══ RAW DATA ══

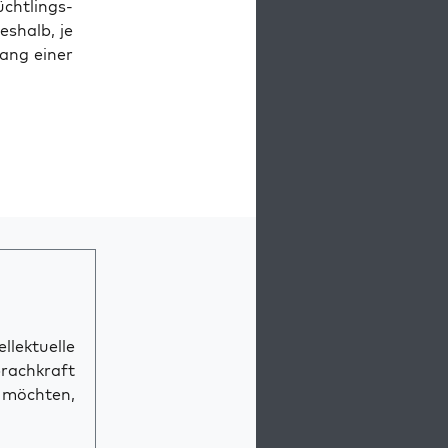
cht­lings­
s­halb, je
fang einer
llektuelle
prachkraft
n möchten,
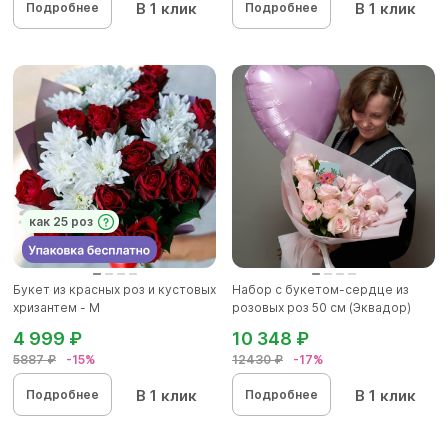
В 1 клик
В 1 клик
Подробнее
Подробнее
как 25 роз
Букет из красных роз и кустовых
Набор с букетом-сердце из
хризантем - М
розовых роз 50 см (Эквадор)
4 999 ₽
10 348 ₽
5887 ₽
-15%
12430 ₽
-17%
В 1 клик
В 1 клик
Подробнее
Подробнее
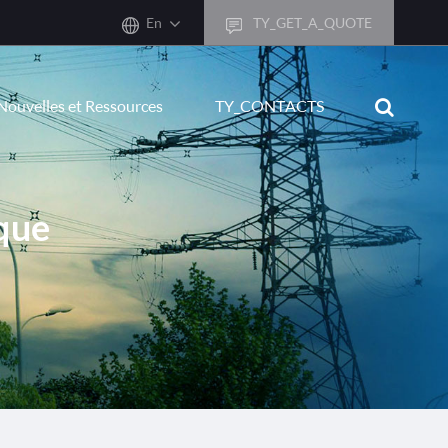
En
TY_GET_A_QUOTE
sh
Nouvelles et Ressources
TY_CONTACTS
어
ais
sch
que
ñol
ano
кий
uguês
ال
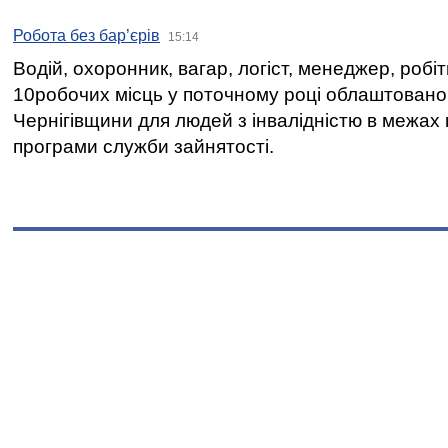
Робота без бар’єрів
15:14
Водій, охоронник, вагар, логіст, менеджер, робі
10робочих місць у поточному році облаштован
Чернігівщини для людей з інвалідністю в межах
програми служби зайнятості.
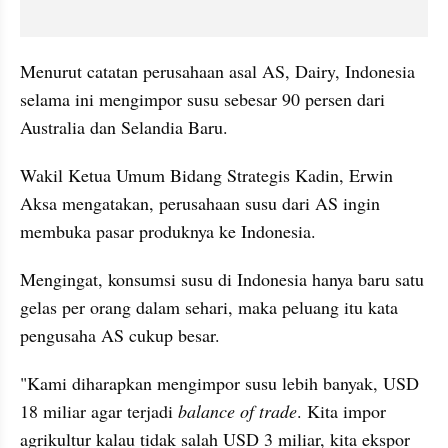
Menurut catatan perusahaan asal AS, Dairy, Indonesia 
selama ini mengimpor susu sebesar 90 persen dari 
Australia dan Selandia Baru.
Wakil Ketua Umum Bidang Strategis Kadin, Erwin 
Aksa mengatakan, perusahaan susu dari AS ingin 
membuka pasar produknya ke Indonesia. 
Mengingat, konsumsi susu di Indonesia hanya baru satu 
gelas per orang dalam sehari, maka peluang itu kata 
pengusaha AS cukup besar.
"Kami diharapkan mengimpor susu lebih banyak, USD 
18 miliar agar terjadi 
balance of trade
. Kita impor 
agrikultur kalau tidak salah USD 3 miliar, kita ekspor 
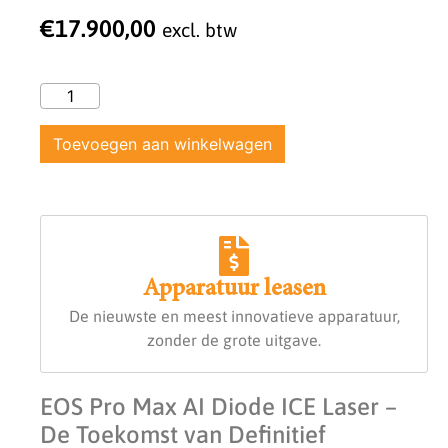
€
17.900,00
excl. btw
Toevoegen aan winkelwagen
Apparatuur leasen
De nieuwste en meest innovatieve apparatuur,
zonder de grote uitgave.
EOS Pro Max AI Diode ICE Laser –
De Toekomst van Definitief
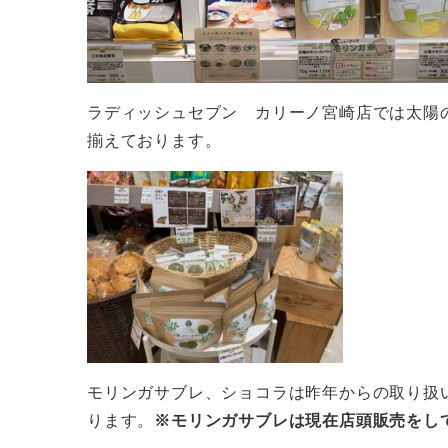
ラディッシュセブン カリーノ宮崎店では太陽
揃えております。
モリンガサブレ、ショコラは昨年からの取り扱
ります。
※モリンガサブレは現在店頭販売をし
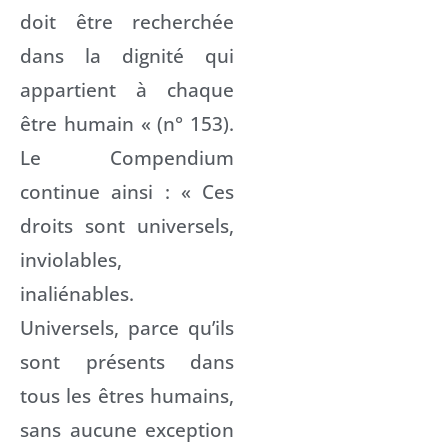
doit être recherchée
dans la dignité qui
appartient à chaque
être humain « (n° 153).
Le Compendium
continue ainsi : « Ces
droits sont universels,
inviolables,
inaliénables.
Universels, parce qu’ils
sont présents dans
tous les êtres humains,
sans aucune exception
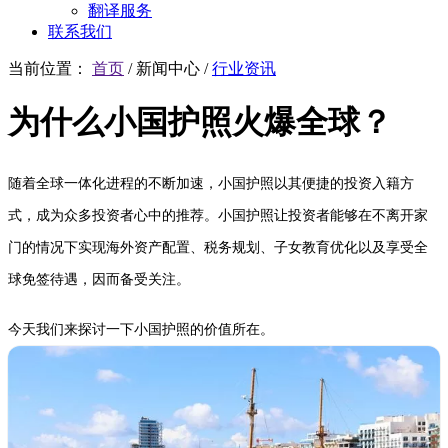
翻译服务
联系我们
当前位置：
首页
/
新闻中心
/
行业资讯
为什么小国护照火爆全球？
随着全球一体化进程的不断加速，小国护照以其便捷的投资入籍方
式，成为众多投资者心中的推荐。小国护照让投资者能够在不离开家
门的情况下实现海外资产配置、税务规划、子女教育优化以及享受全
球免签待遇，因而备受关注。
今天我们来探讨一下小国护照的价值所在。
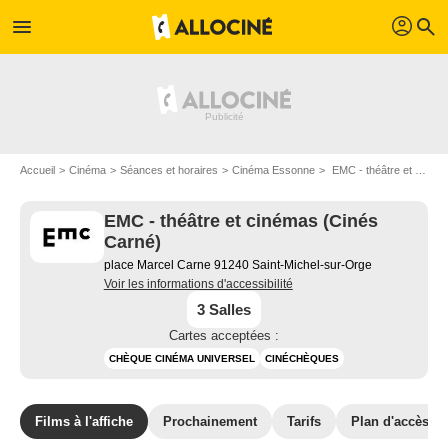
profil
menu
search
Accueil
Cinéma
Séances et horaires
Cinéma Essonne
EMC - théâtre et cinémas (Cinés Carné) à Saint-Michel-sur-Orge
EMC - théâtre et cinémas (Cinés
Carné)
place Marcel Carne 91240 Saint-Michel-sur-Orge
Voir les informations d'accessibilité
3 Salles
Cartes acceptées :
CHÈQUE CINÉMA UNIVERSEL
CINÉCHÈQUES
Films à l'affiche
Prochainement
Tarifs
Plan d'accès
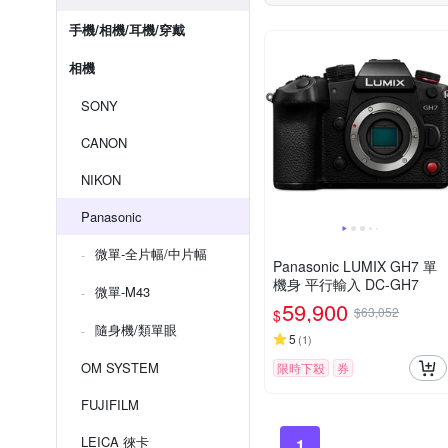
手機/相機/耳機/穿戴
相機
SONY
CANON
NIKON
Panasonic
微單-全片幅/中片幅
Panasonic LUMIX GH7 單
機身 平行輸入 DC-GH7
微單-M43
59,900
$63,052
$
隨身機/類單眼
5
(
1
)
OM SYSTEM
限時下殺
券
FUJIFILM
LEICA 徠卡
1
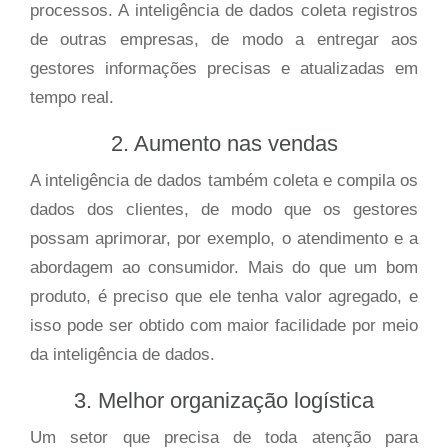
processos. A inteligência de dados coleta registros
de outras empresas, de modo a entregar aos
gestores informações precisas e atualizadas em
tempo real.
2. Aumento nas vendas
A inteligência de dados também coleta e compila os
dados dos clientes, de modo que os gestores
possam aprimorar, por exemplo, o atendimento e a
abordagem ao consumidor. Mais do que um bom
produto, é preciso que ele tenha valor agregado, e
isso pode ser obtido com maior facilidade por meio
da inteligência de dados.
3. Melhor organização logística
Um setor que precisa de toda atenção para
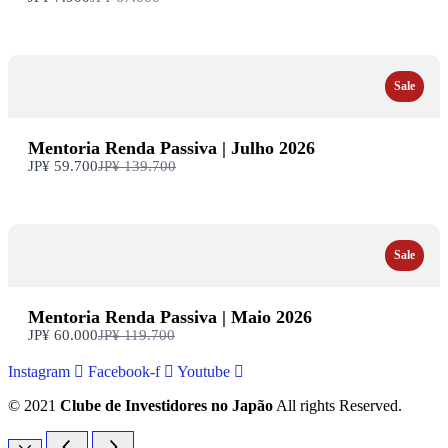
to
Sale
Mentoria Renda Passiva | Julho 2026
Compare
JP¥ 59.700
JP¥ 139.700
to
Sale
Mentoria Renda Passiva | Maio 2026
Compare
JP¥ 60.000
JP¥ 119.700
to
Instagram
Facebook-f
Youtube
© 2021
Clube de Investidores no Japão
All rights Reserved.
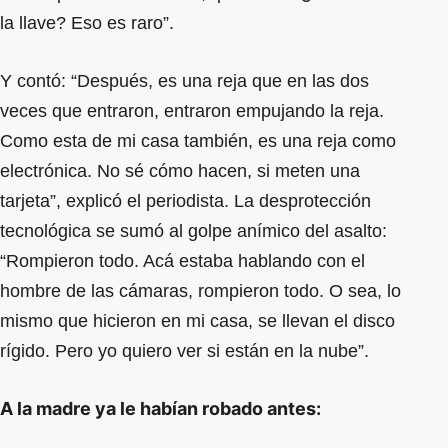
la llave? Eso es raro”.
Y contó: “Después, es una reja que en las dos
veces que entraron, entraron empujando la reja.
Como esta de mi casa también, es una reja como
electrónica. No sé cómo hacen, si meten una
tarjeta”, explicó el periodista. La desprotección
tecnológica se sumó al golpe anímico del asalto:
“Rompieron todo. Acá estaba hablando con el
hombre de las cámaras, rompieron todo. O sea, lo
mismo que hicieron en mi casa, se llevan el disco
rígido. Pero yo quiero ver si están en la nube”.
A la madre ya le habían robado antes:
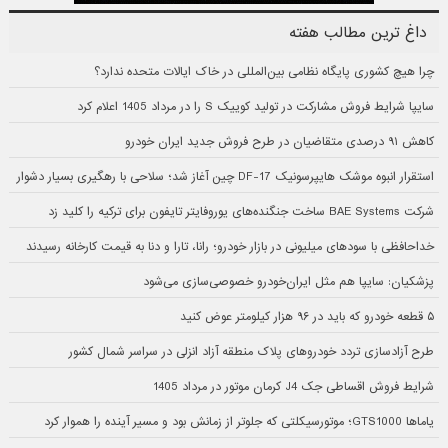
داغ ترین مطالب هفته
چرا هیچ کشوری پایگاه نظامی بین‌المللی در خاک ایالات متحده ندارد؟
سایپا شرایط فروش مشارکت در تولید کوییک S را در مرداد 1405 اعلام کرد
کاهش ۹۱ درصدی متقاضیان در طرح فروش جدید ایران خودرو
استقرار انبوه موشک هایپرسونیک DF-17 چین آغاز شد؛ سلاحی با رهگیری بسیار دشوار
شرکت BAE Systems ساخت جنگنده‌های یوروفایتر تایفون برای ترکیه را کلید زد
خداحافظی با سودهای میلیونی در بازار خودرو؛ رانا، تارا و دنا به قیمت کارخانه رسیدند
پزشکیان: سایپا هم مثل ایران‌خودرو خصوصی‌سازی می‌شود
۵ قطعه خودرو که باید در ۹۶ هزار کیلومتر عوض کنید
طرح آزادسازی تردد خودروهای پلاک منطقه آزاد انزلی در سراسر شمال کشور
شرایط فروش اقساطی جک J4 کرمان موتور در مرداد 1405
یاماها GTS1000؛ موتورسیکلتی که جلوتر از زمانش بود و مسیر آینده را هموار کرد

═══

ASSIGNED TASK
The lines from the one containing "mismo que hicieron" to the final line of the material, both ends included, should be retyped exactly and alone, with no pictures.

EXPECTED ANSWER
mismo que hicieron en mi casa, se llevan el disco
rígido. Pero yo quiero ver si están en la nube”.
A la madre ya le habían robado antes:
داغ ترین مطالب هفته
چرا هیچ کشوری پایگاه نظامی بین‌المللی در خاک ایالات متحده ندارد؟
سایپا شرایط فروش مشارکت در تولید کوییک S را در مرداد 1405 اعلام کرد
کاهش ۹۱ درصدی متقاضیان در طرح فروش جدید ایران خودرو
استقرار انبوه موشک هایپرسونیک DF-17 چین آغاز شد؛ سلاحی با رهگیری بسیار دشوار
شرکت BAE Systems ساخت جنگنده‌های یوروفایتر تایفون برای ترکیه را کلید زد
خداحافظی با سودهای میلیونی در بازار خودرو؛ رانا، تارا و دنا به قیمت کارخانه رسیدند
پزشکیان: سایپا هم مثل ایران‌خودرو خصوصی‌سازی می‌شود
۵ قطعه خودرو که باید در ۹۶ هزار کیلومتر عوض کنید
طرح آزادسازی تردد خودروهای پلاک منطقه آزاد انزلی در سراسر شمال کشور
شرایط فروش اقساطی جک J4 کرمان موتور در مرداد 1405
یاماها GTS1000؛ موتورسیکلتی که جلوتر از زمانش بود و مسیر آینده را هموار کرد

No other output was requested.